ATTIVITÀ:
**1)** Nel testo sulle origini del Natale, traduci in inglese la frase «I festeggiamenti si svolgevano dal 17 al 21 di dicembre (“I Saturnali”) e la festa vera e propria del sol invictus era il 25.»
**2)** Riscrivi in forma di elenco puntato il paragrafo del testo sulle origini del Natale che comincia con «La festa del 25 dicembre», conservandone i fatti principali.
**3)** Prosegui il testo sulle origini del Natale a partire dall'ultima frase riportata.

SEGMENTO DEL DOCUMENTO:
* * * *

Un nonno diceva alla sua nipotina: “L’arancio dà delle arance, il melo delle mele, il pero delle pere… Quale è il tuo albero preferito? – E’ l’abete dove Babbo Natale viene a depositare i regali”.
E’ questo che i nostri figli sanno del natale, perché in questo periodo tutto quello che ci circonda, mette in evidenza una tradizione che tutto è, tranne che cristiana. In nessun verso della Bibbia si evince che gli apostoli abbiano mai istituito un giorno per festeggiare la nascita di Gesù.
La festa del 25 dicembre è stata istituita per contrapporre una celebrazione “cristiana” alla festa pagana del solstizio d’inverno, era una ricorrenza importante per gli antichi romani, che in quei giorni celebravano la festa del dio sole. I festeggiamenti si svolgevano dal 17 al 21 di dicembre (“I Saturnali”) e la festa vera e propria del sol invictus era il 25.
I saturnali solenni avevano carattere sfrenato e orgiastico; durante la loro celebrazione era consuetudine scambiarsi doni augurali, abolire le distanze sociali e considerare sospese alcune leggi e norme. E’ bene ricordare che al dio saturno sono associati i sacrifici umani, sopratutto di bambini.

* * * *

Righe tratte da una raccolta di dati
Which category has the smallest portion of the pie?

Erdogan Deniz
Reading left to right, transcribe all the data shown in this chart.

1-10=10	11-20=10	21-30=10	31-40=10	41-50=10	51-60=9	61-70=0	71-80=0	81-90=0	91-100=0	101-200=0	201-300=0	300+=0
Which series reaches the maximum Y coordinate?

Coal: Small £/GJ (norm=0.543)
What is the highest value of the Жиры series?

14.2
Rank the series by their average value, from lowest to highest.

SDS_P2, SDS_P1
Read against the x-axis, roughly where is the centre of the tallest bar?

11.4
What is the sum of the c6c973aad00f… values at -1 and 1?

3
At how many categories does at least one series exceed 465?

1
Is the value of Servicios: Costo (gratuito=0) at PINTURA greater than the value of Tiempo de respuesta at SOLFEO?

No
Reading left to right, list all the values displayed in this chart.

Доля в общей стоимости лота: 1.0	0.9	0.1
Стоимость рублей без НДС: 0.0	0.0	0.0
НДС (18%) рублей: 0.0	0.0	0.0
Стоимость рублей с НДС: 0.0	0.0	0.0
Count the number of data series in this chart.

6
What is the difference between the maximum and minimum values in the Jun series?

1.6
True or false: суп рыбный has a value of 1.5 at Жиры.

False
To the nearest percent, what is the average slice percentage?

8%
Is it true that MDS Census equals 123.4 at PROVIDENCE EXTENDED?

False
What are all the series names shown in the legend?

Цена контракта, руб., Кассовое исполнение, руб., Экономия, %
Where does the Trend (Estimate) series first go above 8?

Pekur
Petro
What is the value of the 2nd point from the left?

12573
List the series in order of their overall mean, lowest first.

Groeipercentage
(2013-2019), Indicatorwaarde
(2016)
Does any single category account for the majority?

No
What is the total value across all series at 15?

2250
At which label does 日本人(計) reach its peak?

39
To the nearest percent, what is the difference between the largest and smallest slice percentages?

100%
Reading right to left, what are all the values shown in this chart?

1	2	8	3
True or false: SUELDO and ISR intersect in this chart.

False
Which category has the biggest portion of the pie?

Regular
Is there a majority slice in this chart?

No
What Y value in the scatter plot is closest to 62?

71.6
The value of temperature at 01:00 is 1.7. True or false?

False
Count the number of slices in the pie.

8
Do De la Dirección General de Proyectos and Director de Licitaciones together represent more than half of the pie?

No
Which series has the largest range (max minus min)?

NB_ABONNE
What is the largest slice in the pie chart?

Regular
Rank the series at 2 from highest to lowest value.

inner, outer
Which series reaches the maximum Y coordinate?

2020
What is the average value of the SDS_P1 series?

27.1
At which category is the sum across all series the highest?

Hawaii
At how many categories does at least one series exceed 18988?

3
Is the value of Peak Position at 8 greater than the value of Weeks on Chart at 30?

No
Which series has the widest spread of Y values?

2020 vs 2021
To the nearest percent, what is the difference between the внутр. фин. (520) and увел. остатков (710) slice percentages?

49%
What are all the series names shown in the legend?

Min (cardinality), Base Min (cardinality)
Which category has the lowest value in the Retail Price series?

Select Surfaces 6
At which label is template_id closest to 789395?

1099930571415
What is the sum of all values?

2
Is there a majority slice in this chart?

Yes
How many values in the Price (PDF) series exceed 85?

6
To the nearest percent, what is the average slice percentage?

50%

* * * *

SOLUZIONI:
**1)** The festivities took place from December 17 to 21 (“the Saturnalia”), and the actual feast of Sol Invictus was on the 25th.

**2)**
- La festa del 25 dicembre fu istituita per contrapporre una celebrazione "cristiana" alla festa pagana del solstizio d'inverno.
- Per gli antichi romani il solstizio d'inverno era una ricorrenza importante, in cui celebravano il dio sole.
- I festeggiamenti, detti Saturnali, si svolgevano dal 17 al 21 dicembre.
- La festa vera e propria del sol invictus cadeva il 25.

**3)**
L’imperatore Costantino (280-337) riunì il culto del sole, di cui egli era il figlio protetto, con il cristianesimo, semplicemente per cristianizzare una festa pagana molto sentita dalle masse popolari.
Quindi l’albero, le decorazioni, i regali non sono altro che tradizioni pagane, che sono arrivati ai nostri giorni, camuffati da festeggiamenti cristiani. Ecco cosa dice la Bibbia su questo argomento:
Così dice l’Eterno: «Non imparate a seguire la via delle nazioni e non abbiate paura dei segni del cielo, perché sono le nazioni che ne hanno paura. Poiché i costumi dei popoli sono vanità: infatti uno taglia un albero dal bosco, il lavoro delle mani di un operaio con l’ascia. Lo adornano d’argento e d’oro, lo fissano con chiodi e martelli perché non si muova. Stanno diritti come una palma e non possono parlare; bisogna portarli, perché non possono camminare. Non abbiate paura di loro, perché non possono fare alcun male, né è in loro potere fare il bene». (Geremia 10:2-5)
Ma non sarebbe molto più importante raccontare ai nostri figli, che circa duemila anni fa, il Figlio di Dio è venuto sulla terra, per salvare i peccatori?
Gesù è venuto, è morto per noi sulla croce, è risuscitato, è risalito in cielo: e noi aspettiamo il suo ritorno per essere indtrodotti da lui nella casa del Padre, tutti coloro che hanno creduto in Lui.
Non è questa la storia più bella, che dobbiamo raccontare ai nostri figli?